Yine bu tarih kitabında olayın geçtiği günlerde İstanbul'a dönmesi için Sadrazam'dan telgraf alan Atatürk şöyle demiştir:
‘‘Buna en güzel cevabı Hacı Tevfik Efendi verdi.’’
Genç kuşaklara yanlış ve kışkırtıcı bilgi verilmemesi adına; medrese tahsili yapmış, aydın din adamı müftü Hacı Tevfik Efendi, Zile isyanını da bastırmadaki başarısı nedeniyle devlet tarafından İstiklal Madalyası ile taltif edilmiştir. Hacı Tevfik Efendi'yi, sıradan ve yobaz din adamları ve hatta yüz karası Menemen olayı seviyesine indirgemesini, Meral Türkmen Hanım'ın tarihsel bilgiden yoksun olmasına bağlıyorum.
Ayşe Sıttıka TÜREM- Y. Ziraat Müh.-Merhum Amasya Müftüsü Hacı Tevfik Efendi'nin torunu.

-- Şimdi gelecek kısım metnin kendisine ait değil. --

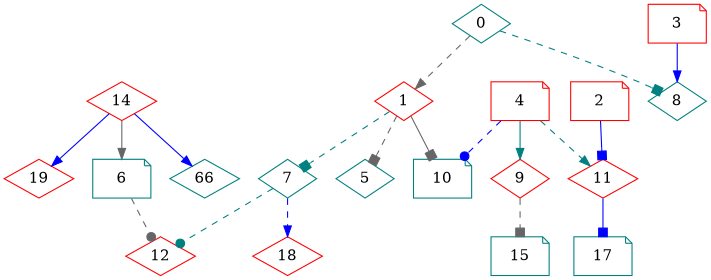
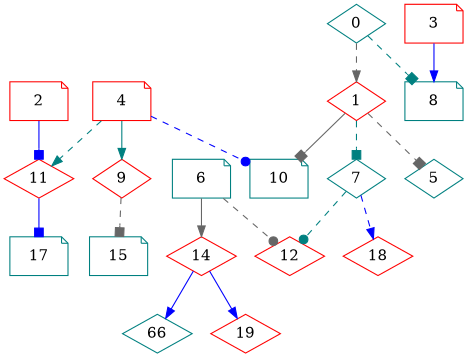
  digraph {
    node [color=red shape=diamond]
    edge [Label=1 arrowhead=normal color=blue style=dashed]
    7 [color=teal]
    1
    10 [color=teal shape=note]
    5 [color=teal]
    12
    18
    0 [color=teal]
-   8 [color=teal]
+   8 [color=teal shape=note]
    2 [shape=note]
    11
    17 [color=teal shape=note]
    4 [shape=note]
    9
    15 [color=teal shape=note]
    6 [color=teal shape=note]
    14
    n17 [color=teal label=66]
    19
    3 [shape=note]
    7 -> 12 [arrowhead=dot color=teal]
    7 -> 18
    1 -> 7 [arrowhead=box color=teal]
    1 -> 10 [arrowhead=box color=gray40 style=solid]
    1 -> 5 [Label=3 arrowhead=box color=gray40]
    0 -> 1 [Label=3 color=gray40]
    0 -> 8 [Label=3 arrowhead=box color=teal]
    2 -> 11 [arrowhead=box style=solid]
    11 -> 17 [arrowhead=box style=solid]
    4 -> 10 [arrowhead=dot]
    4 -> 11 [color=teal]
    4 -> 9 [Label=2 color=teal style=solid]
    9 -> 15 [Label=2 arrowhead=box color=gray40]
    6 -> 12 [arrowhead=dot color=gray40]
-   14 -> 6 [color=gray40 style=solid]
+   6 -> 14 [color=gray40 style=solid]
    14 -> n17 [Label=3 style=solid]
    14 -> 19 [Label=2 style=solid]
    3 -> 8 [Label=2 style=solid]
  }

Zeki bir psikopat herkesi kandırabilir
ONA ‘‘Bakırköy'ün Mevlana'sı’’ derlerdi. Yolsuzlukların, usulsüzlüklerin peşine düşer; davalar açar; çözümsüz kalan sorunlar karşısında da Cumhurbaşkanlığı'ndan yardım isterdi. Bu yolla peşine düştüğü soygunlar karşısında Hazine'nin trilyonlarını kurtarmıştı. Bakırköy'de siyasetçilerin 'rant kavgası'na çomak soktuğu için kendisinden rahatsız olan çevrelerce adı 'Bakırköy'ün hırçın adamı'na çıkarılmıştı. Tıkanan sisteme, inançsız politikanın yarattığı karamsızlığa, demokrasi kültürünü tehdit eden köktendinci harekete karşı yeni tezler üretirdi. ‘‘Ben siyaset adamının aldatmalarına kandığı için Türk halkının aptal olduğu nitelendirilmesine katılmıyorum. Bunun yerine 'Zeki bir psikopat herkesi kandırabilir' sözünün gerçeği daha iyi ifade ettiğine inanırım’’ derdi. Bu nedenle 'Lider kendisini aşabilir mi?', 'Anadolu Solu', 'Dünya Yöneten Güç' ve son olarak 'IMF'ye alternatif program' kitaplarını yazmıştı. Geçen yıl 15 Haziran'da bir kalp krizi sonucu yaşama veda etmişti. Dostları onu dün mezarı başında kitaplarını okuyarak andı. Bu kişi avukat Celal Toprakoğlu idi.
Biliyor musunuz?
KARTAL SSK Hastanesi'nde, siyasetçiler tarafından başhekimlerin sık sık değişmesi sonucu İSO belgesinin iptal edildiğini...
Biliyor musunuz?
MESAJ
PENDİK Güzelyalı Bağdat Caddesi, Tevfik Aydın Camii'nin yanındaki elektrik direğine 9.3.2003'te bir kamyon çarptı. Yıkılan direk daha sonra yerine kondu. Ama lamba 24 saat yanıyor. Üç aydır arıza olduğunu TEDAŞ'ın İçmeler ve Kozyatağı'ndaki binalarına bildirdim; şimdi de mühendisin raporunu bekliyorlarmış. Türkiye'de milli ekonomi böyle israf ediliyor.
Ömer KORKUT-PENDİK
ANKARA Üniversitesi'nde araştırma görevlisiyim. Bundan bir süre önce profesör maaşlarında ‘iyileştirme' adı altında artış yapılmıştı. Bunun diğer akademik personeli de içerecek şekilde devam edeceği söylenmişti. Şu ana kadar hiçbir gelişme göremedik. Maddi açıdan zor durumdayız. Ülkemiz genç beyinlerini yerlerde süründürerek mi bilim üretecek ve kalkınacak?